Ringing telephones are the recurring soundtrack at her office on Taunton Green, where desperate parents, spouses, siblings, and lovers turn for help. Obituaries of opioid victims cover a bulletin board. Beside them, the photo of a young man surrounded by his smiling family reminds Peterson why she began a campaign that has no end in sight.

That young man is her son, whose descent into heroin abuse 15 years ago pushed Peterson into a nightmarish place she had not known existed. Along the way, she discovered she was not alone. And that discovery lit the spark for a mission to help others who feel hopeless.

“This was never, to me, a ‘program.’ This is just what I do,” Peterson said.

Her commitment was evident recently at a Dorchester union hall, where Peterson led a Learn to Cope session attended by 18 people in a spare, starkly furnished conference room.

Sarah O’Brien, a 30-year-old mother from Whitman, told of her life-shattering addiction to heroin, and about the harrowing journey that led to recovery. Her father, retired Holbrook fire chief Eddie O’Brien, listened in rapt silence.

Afterward, he embraced Peterson. “Keep up the great work,” O’Brien said.

Baker, in a recent interview, called the creation of Learn to Cope “a seminal event” in the struggle against opioid addiction.

‘I could not look at another young person in a casket. There are some days when I just start crying.’

“I’ve been to a couple of meetings. It’s incredibly powerful,” Baker said after an opioid forum in Boston sponsored by William James College. Peterson, he added, “is paying it forward in a way that is quite courageous.”

That courage sprang from an improbable journey that began in 2002, when Peterson learned that her teenage son was addicted to heroin. She contemplated suicide, found many support meetings unproductive, and began trading bewildered e-mails with other parents adrift in hell.

She was reluctant, as many others were, to acknowledge publicly that opioids had ravaged her family. As a result, Peterson used “learn to cope” instead of her name in her e-mail address.

“Back in those days, you didn’t reach out. You just suffered,” said Peterson, 50, who lives in Raynham. “Nothing drives me crazier than when I hear it called a ‘new’ epidemic.”

The group’s first session was held at Randolph High School, which former Norfolk district attorney William Keating, now a congressman, attended to show his support. The more that Peterson spoke with distraught parents, the wider the circle grew.

“I was able to get my dignity back, knowing that I’m not the only one. It empowered me,” Peterson said.

She remains close to the parents with whom she shared so much heartache at the beginning. They call themselves “the porch girls,” because they rotated their therapeutic get-togethers among their homes.

For more than three years, Peterson worked a full-time job while devoting her personal time to Learn to Cope.

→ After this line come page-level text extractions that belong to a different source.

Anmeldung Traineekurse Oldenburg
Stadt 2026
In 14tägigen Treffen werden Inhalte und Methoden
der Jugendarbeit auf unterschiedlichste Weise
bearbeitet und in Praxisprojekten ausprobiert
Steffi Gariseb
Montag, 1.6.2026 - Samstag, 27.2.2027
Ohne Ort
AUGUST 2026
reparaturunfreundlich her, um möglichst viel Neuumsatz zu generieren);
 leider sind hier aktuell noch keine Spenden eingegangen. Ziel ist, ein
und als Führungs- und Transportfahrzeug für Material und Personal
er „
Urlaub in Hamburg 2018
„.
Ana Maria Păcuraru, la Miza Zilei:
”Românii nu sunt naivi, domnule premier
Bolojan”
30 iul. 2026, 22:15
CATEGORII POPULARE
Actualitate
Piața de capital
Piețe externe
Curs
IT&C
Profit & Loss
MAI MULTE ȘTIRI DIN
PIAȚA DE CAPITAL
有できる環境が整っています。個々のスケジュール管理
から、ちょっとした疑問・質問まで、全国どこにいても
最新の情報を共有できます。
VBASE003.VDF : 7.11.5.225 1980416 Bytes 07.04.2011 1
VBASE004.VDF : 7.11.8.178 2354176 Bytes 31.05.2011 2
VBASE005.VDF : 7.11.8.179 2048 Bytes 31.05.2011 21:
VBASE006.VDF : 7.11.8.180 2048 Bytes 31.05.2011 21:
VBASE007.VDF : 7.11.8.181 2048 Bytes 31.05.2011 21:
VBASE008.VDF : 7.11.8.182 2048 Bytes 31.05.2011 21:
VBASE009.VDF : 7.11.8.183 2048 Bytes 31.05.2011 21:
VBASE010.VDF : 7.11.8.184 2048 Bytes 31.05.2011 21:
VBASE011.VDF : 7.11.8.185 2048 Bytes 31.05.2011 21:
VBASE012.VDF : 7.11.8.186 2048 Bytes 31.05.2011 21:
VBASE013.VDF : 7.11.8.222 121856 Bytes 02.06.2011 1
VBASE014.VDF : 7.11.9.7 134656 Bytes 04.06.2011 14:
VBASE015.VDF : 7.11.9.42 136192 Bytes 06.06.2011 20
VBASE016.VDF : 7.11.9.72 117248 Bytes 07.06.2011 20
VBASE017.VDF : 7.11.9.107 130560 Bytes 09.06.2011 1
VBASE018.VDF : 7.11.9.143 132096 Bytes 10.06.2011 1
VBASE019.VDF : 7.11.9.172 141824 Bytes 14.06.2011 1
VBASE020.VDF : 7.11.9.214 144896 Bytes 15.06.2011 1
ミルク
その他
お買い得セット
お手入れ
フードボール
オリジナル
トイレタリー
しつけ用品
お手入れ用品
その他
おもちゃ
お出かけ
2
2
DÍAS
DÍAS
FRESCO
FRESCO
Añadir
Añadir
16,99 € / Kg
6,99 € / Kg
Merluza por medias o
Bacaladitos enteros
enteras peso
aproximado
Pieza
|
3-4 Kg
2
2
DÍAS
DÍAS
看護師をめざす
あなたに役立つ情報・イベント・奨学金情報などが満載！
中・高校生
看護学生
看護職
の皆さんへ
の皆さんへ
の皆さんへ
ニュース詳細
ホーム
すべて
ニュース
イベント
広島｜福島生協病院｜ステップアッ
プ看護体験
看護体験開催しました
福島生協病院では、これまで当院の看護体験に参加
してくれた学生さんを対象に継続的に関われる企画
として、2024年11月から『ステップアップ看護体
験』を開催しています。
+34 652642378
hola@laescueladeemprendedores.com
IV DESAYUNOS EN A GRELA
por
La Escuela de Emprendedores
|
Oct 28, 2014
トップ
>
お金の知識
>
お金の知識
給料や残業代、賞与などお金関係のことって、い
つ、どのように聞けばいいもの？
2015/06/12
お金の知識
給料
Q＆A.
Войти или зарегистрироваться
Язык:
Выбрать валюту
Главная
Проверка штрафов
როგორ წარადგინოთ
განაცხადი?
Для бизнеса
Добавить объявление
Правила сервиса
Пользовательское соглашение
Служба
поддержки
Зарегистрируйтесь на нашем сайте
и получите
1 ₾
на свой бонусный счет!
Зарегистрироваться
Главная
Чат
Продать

State officials noticed the organization, and she received a $100,000 grant in 2007. Last year, the group received $500,000 from the state Department of Public Health, which has made opioid prevention and treatment a priority.

Michael Botticelli, the White House director of National Drug Control Policy, also has noticed.

“Joanne’s tireless efforts have helped so many parents and families whose lives have been impacted by the opioid epidemic,” Botticelli said. “By joining together and sharing their stories, Joanne and parents like her are also playing key roles in helping shape government policies to prevent and treat substance-use disorders.”

It’s hard work, however, and the strain and the hours have mounted.

“Some days, I don’t know if I want to do it. I’m tired,” she said. “I don’t know where the stamina comes from.”

Whatever its source, Gloucester Police Chief Leonard Campanello, a leader in the opioid struggle, has seen the benefits.

“Joanne is a hero,” Campanello said. “When you find the courage to attend one of these meetings, you immediately feel less of the stigma, and that allows you to have a voice. And if you have a voice, you can feel good about educating others.”

Peterson knows that feeling, and she has no plans to stop spreading it. But amid the 80-hour weeks, the tears, and the deaths, Peterson knows she must make time for herself. Recently, she went dancing with the porch girls.

There’s also this: “I’m buying a paddleboard this year,” she said.